Probably never gonna run on normal boxes, it uses RingAttention which only makes...

azinman2 · on Feb 16, 2024

I’d still like to know the requirements. You can rent A100’s or have access thru work, etc.

ramoz · on Feb 16, 2024

> Scaling Inference We additionally scale our inference code to support million-length sequences by implementing RingAttention for decoding. Inference for such long sequences requires a minimum of v4-128 with a TPU mesh sharding of 32 tensor parallelism, and 4 sequence parallelism (ring dimension). We perform inference in pure single precision, where additional improvements can be made through techniques in scalability such as quantization.

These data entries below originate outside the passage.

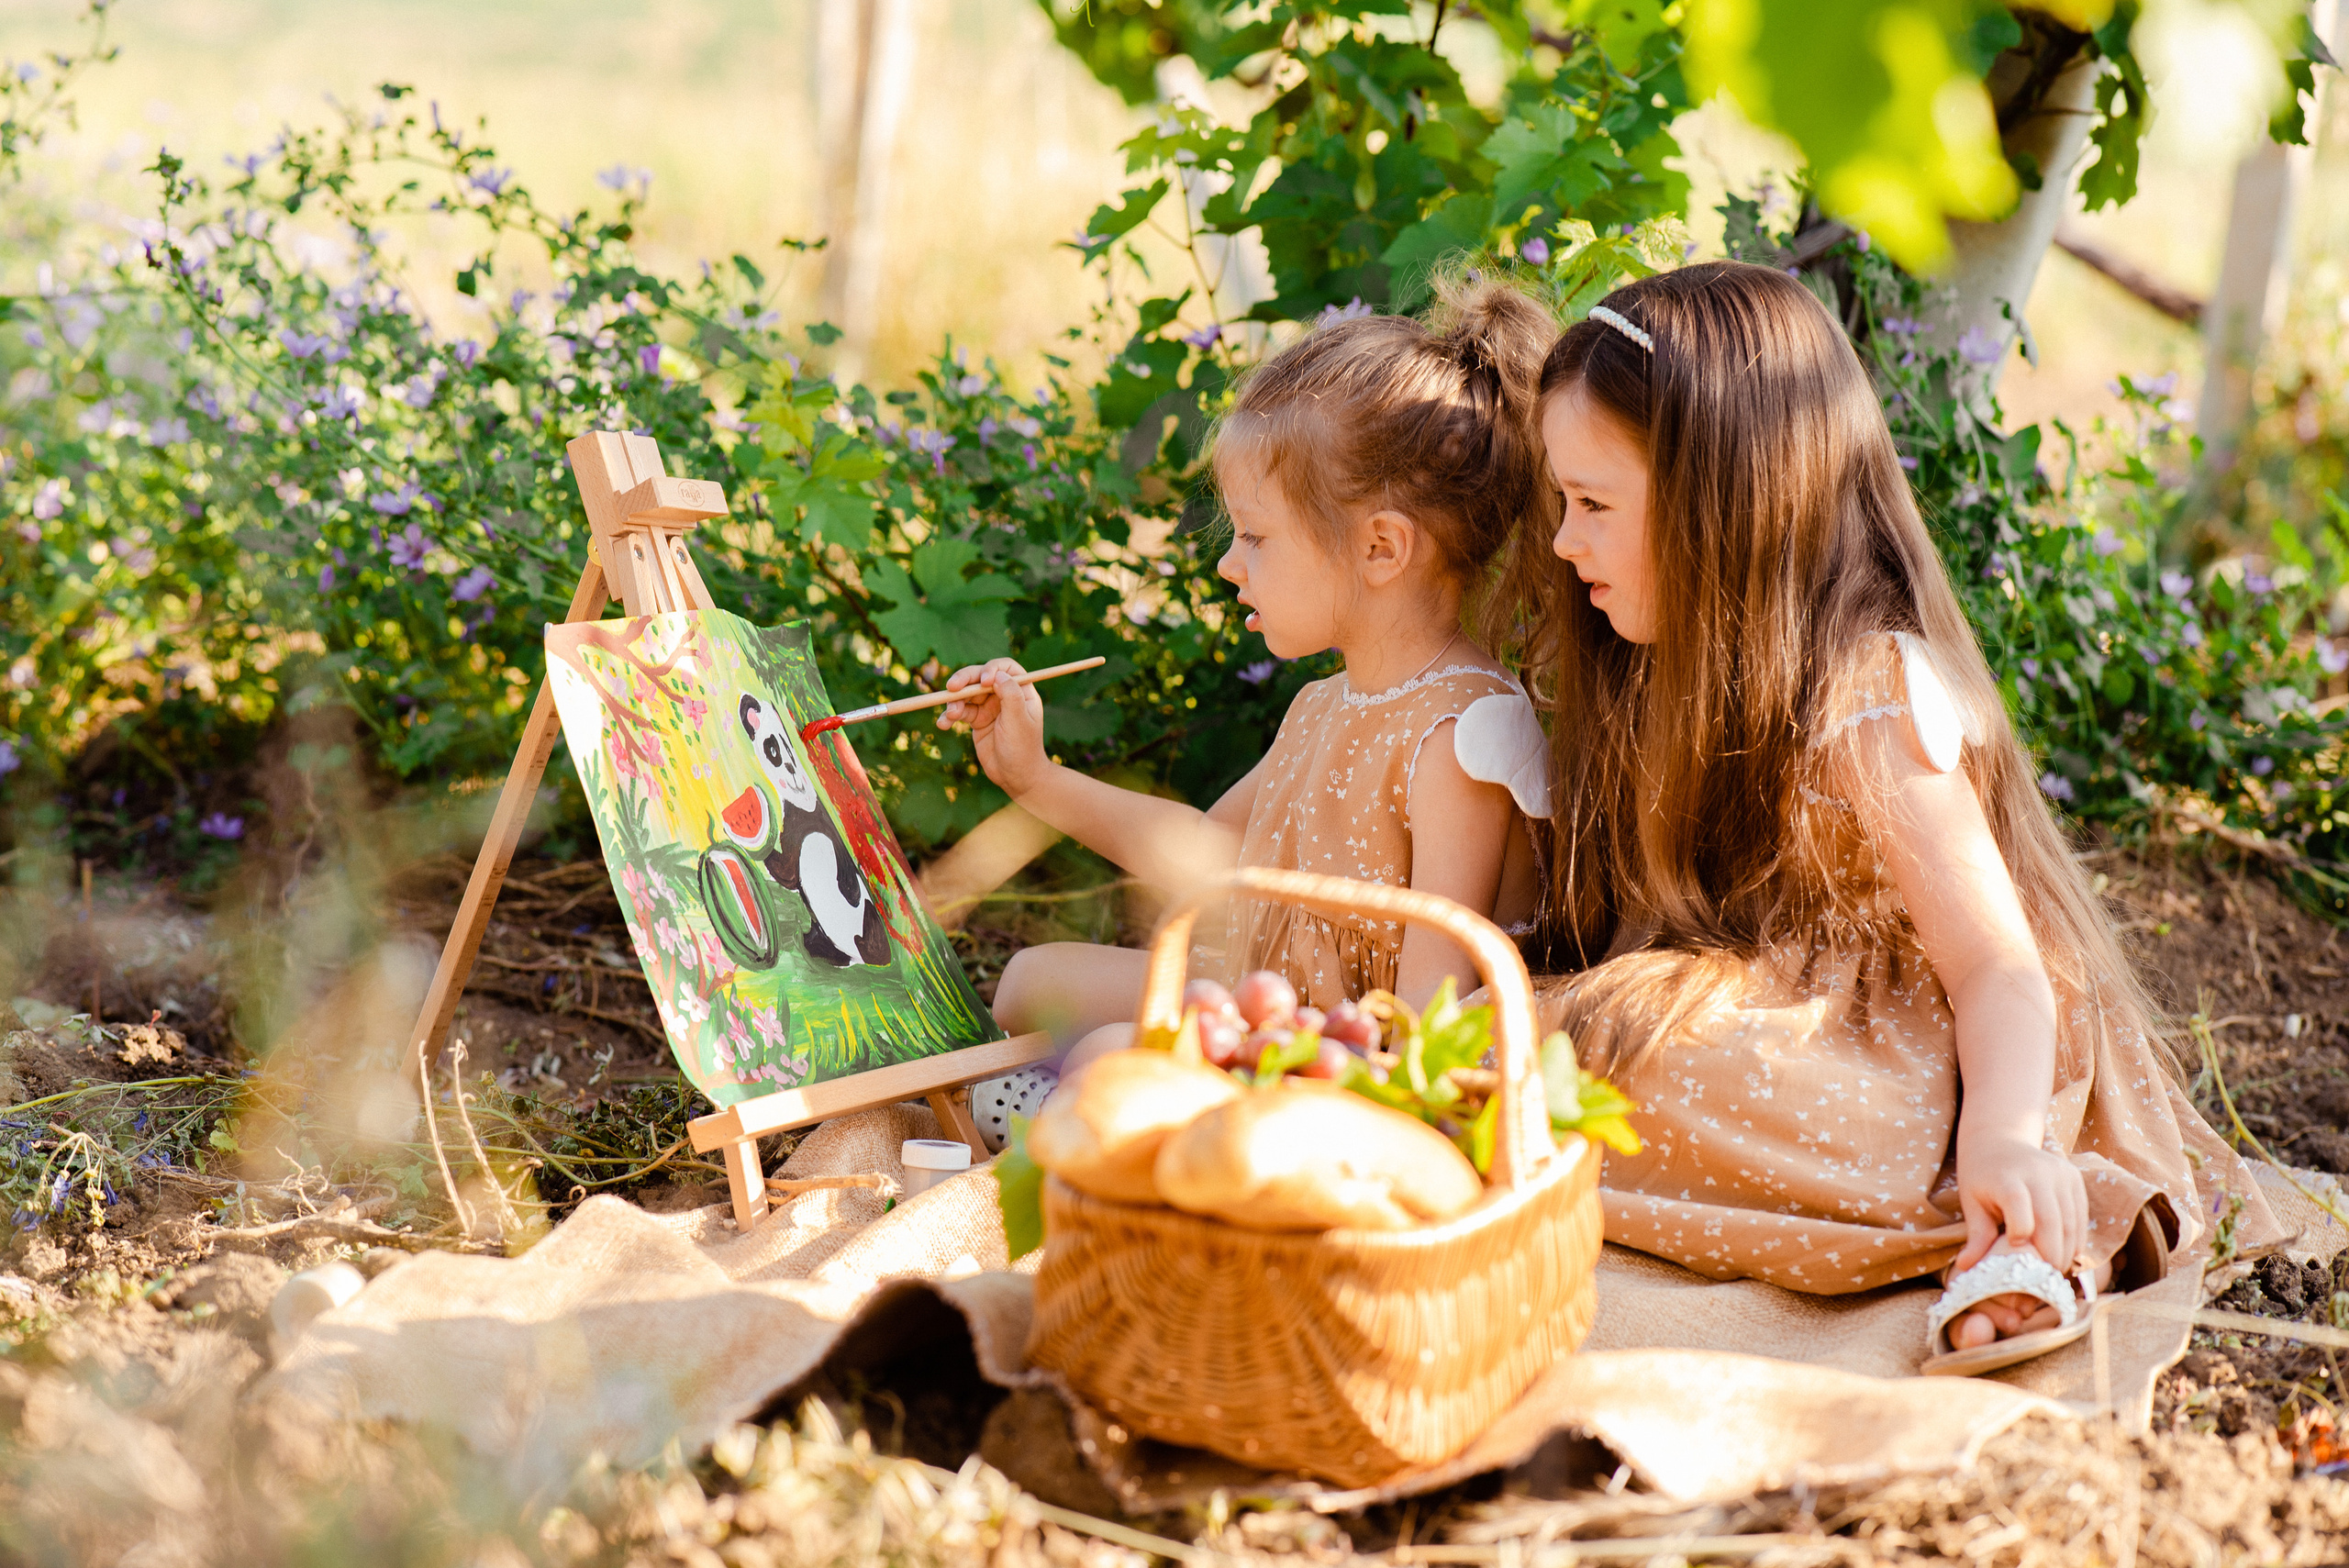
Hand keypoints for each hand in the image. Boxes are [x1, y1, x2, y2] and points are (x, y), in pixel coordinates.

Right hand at [937, 657, 1050, 796]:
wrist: (1015, 777)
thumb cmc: (1023, 749)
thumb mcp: (1019, 722)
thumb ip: (1011, 696)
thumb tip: (998, 674)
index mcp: (1021, 691)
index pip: (1006, 668)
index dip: (992, 669)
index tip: (984, 681)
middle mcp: (1004, 695)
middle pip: (980, 677)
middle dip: (965, 680)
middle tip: (951, 687)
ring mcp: (989, 707)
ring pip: (966, 694)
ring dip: (954, 702)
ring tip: (950, 716)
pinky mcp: (976, 720)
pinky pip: (959, 711)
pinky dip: (949, 716)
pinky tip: (943, 724)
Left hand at [1943, 1136, 2091, 1350]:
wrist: (2000, 1137)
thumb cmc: (1981, 1174)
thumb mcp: (1972, 1201)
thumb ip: (1976, 1236)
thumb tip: (1966, 1269)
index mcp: (2007, 1176)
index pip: (2019, 1204)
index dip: (2021, 1230)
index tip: (2016, 1250)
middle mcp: (2039, 1172)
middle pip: (2052, 1220)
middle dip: (2049, 1255)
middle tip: (2042, 1281)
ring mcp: (2061, 1174)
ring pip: (2072, 1223)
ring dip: (2066, 1253)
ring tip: (2053, 1274)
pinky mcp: (2075, 1179)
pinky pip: (2081, 1217)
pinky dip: (2075, 1241)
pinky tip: (2064, 1257)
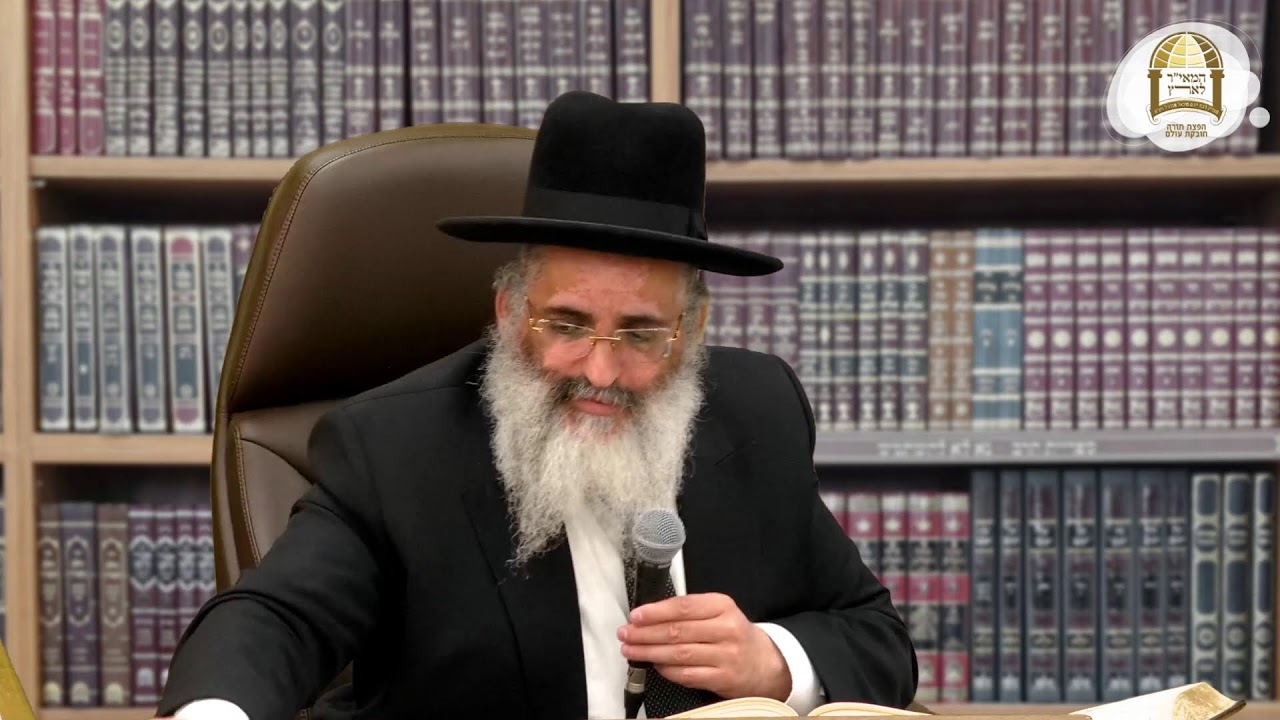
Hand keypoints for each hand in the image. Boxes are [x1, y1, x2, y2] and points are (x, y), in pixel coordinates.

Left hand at [617, 592, 790, 701]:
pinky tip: (654, 665)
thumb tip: (649, 615)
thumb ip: (690, 611)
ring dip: (649, 652)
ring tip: (631, 650)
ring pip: (678, 654)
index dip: (655, 612)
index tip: (635, 616)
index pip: (683, 606)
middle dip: (645, 633)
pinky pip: (687, 674)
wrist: (766, 664)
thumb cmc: (734, 635)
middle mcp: (726, 629)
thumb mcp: (719, 612)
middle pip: (677, 631)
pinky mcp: (723, 678)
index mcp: (723, 606)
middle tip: (626, 634)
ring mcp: (726, 655)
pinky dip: (666, 670)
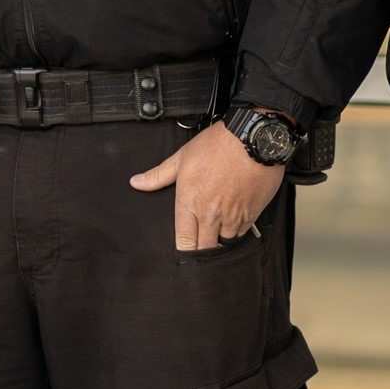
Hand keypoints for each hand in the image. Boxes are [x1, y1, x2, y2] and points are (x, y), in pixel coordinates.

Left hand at [128, 123, 285, 251]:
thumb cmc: (217, 145)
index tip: (185, 249)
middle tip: (201, 244)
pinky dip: (238, 230)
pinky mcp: (253, 214)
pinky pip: (243, 232)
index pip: (184, 241)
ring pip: (226, 242)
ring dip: (221, 239)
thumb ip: (158, 176)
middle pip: (205, 248)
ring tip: (218, 231)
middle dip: (202, 249)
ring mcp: (233, 216)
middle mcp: (211, 214)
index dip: (184, 249)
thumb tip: (137, 182)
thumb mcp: (181, 158)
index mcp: (190, 203)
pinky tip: (234, 221)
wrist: (253, 139)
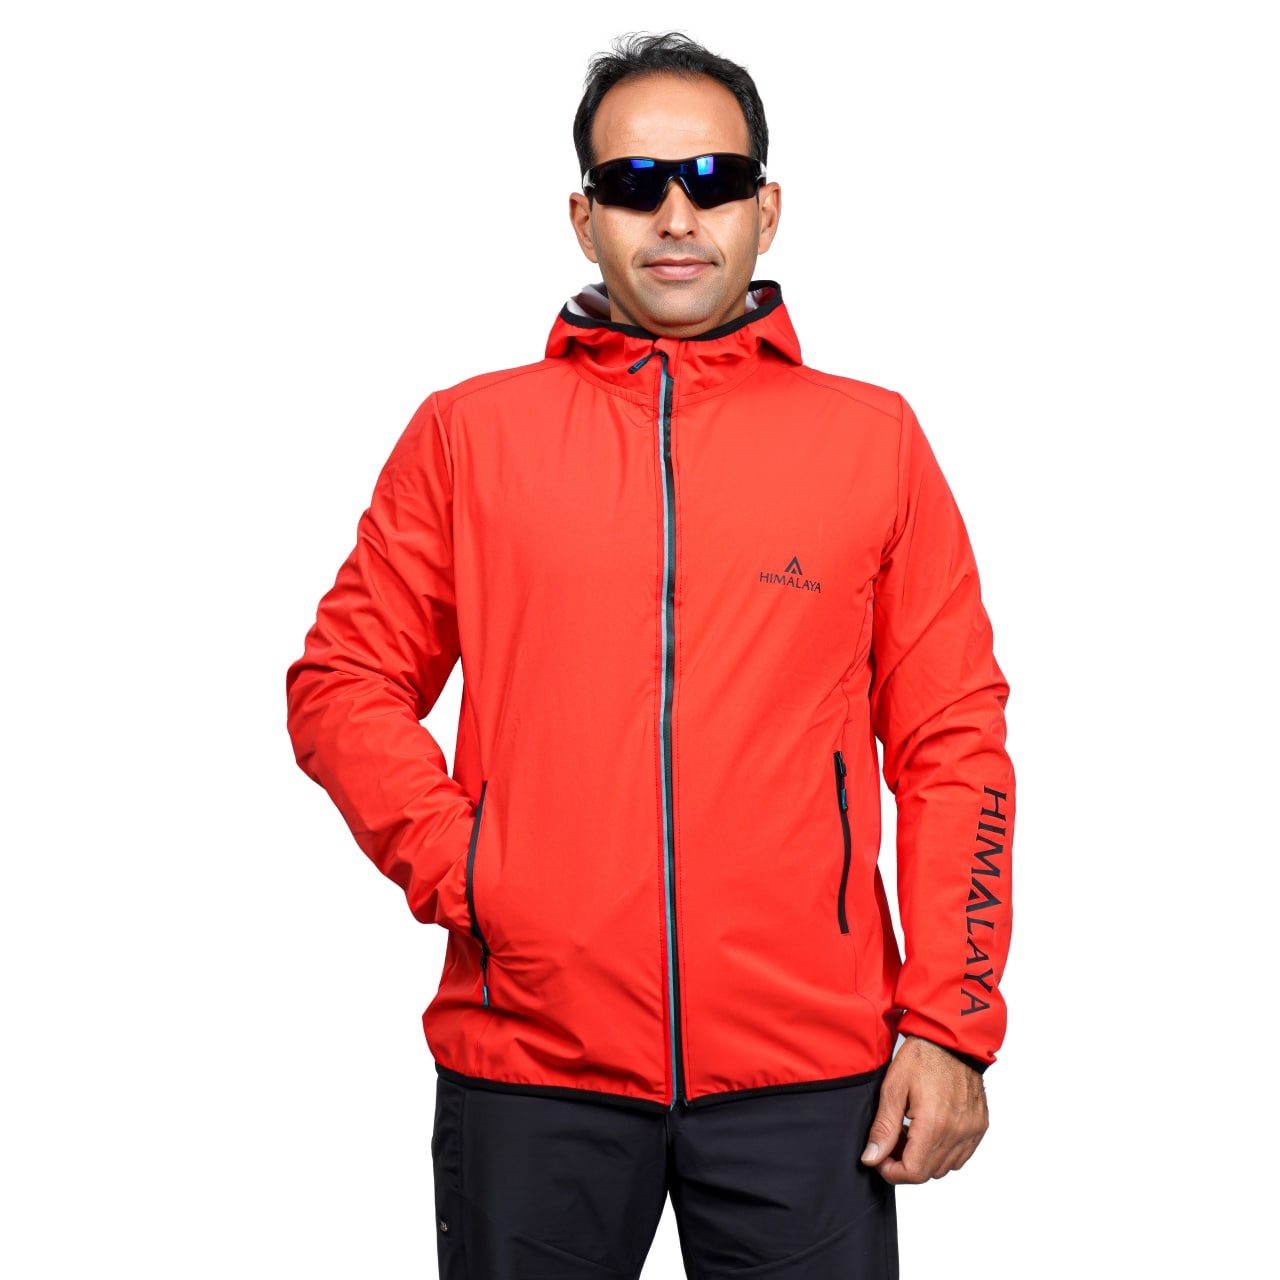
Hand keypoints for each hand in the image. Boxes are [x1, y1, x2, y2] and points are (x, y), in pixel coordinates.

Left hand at [860, 1036, 988, 1183]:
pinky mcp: (979, 1126)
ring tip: (910, 1132)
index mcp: (934, 1124)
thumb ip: (883, 1128)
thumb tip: (871, 1158)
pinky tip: (930, 1130)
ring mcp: (971, 1130)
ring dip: (924, 1158)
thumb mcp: (893, 1088)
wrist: (951, 1038)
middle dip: (905, 1164)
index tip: (879, 1157)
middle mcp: (957, 1132)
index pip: (913, 1172)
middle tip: (892, 1140)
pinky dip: (943, 1151)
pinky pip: (961, 1155)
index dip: (891, 1172)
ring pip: (945, 1167)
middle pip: (928, 1173)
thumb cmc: (921, 1057)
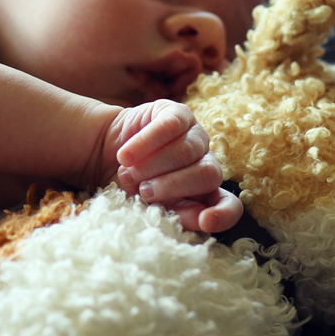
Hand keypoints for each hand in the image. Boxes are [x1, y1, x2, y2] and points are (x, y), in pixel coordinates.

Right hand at [104, 100, 241, 232]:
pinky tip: (126, 155)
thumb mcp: (147, 206)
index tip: (206, 221)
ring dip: (153, 165)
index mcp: (205, 194)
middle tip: (143, 191)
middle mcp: (205, 163)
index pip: (229, 205)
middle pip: (209, 174)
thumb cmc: (130, 186)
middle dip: (173, 186)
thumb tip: (200, 220)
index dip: (223, 214)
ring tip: (127, 173)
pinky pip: (170, 126)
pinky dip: (145, 143)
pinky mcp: (178, 114)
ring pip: (188, 150)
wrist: (105, 154)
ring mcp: (195, 136)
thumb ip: (174, 215)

Filligree · on Feb 16, 2024

It might even fit in a max-sized macbook pro.

machinekob · on Feb 16, 2024

Maybe in few years with 4bit quantisation. (around 1TiB is needed for that)

K0balt · on Feb 16, 2024

There are models with shorter attention sizes that probably are much smaller in vram needs. The model itself is only about 32g, so in 5K-M quant it wouldn’t be that bad, and the smaller attention versions might actually be workable in higher end workstations with cleverness like llama.cpp. Back of the napkin guess tells me maybe around 60g for the 32k context version

5kg · on Feb 16, 2024

From https://arxiv.org/pdf/2402.08268.pdf

> We trained our models using TPUv4-1024, which is approximately equivalent to 450 A100s

> Inference for such long sequences requires a minimum of v4-128

So you'll need ~60 A100 for inference.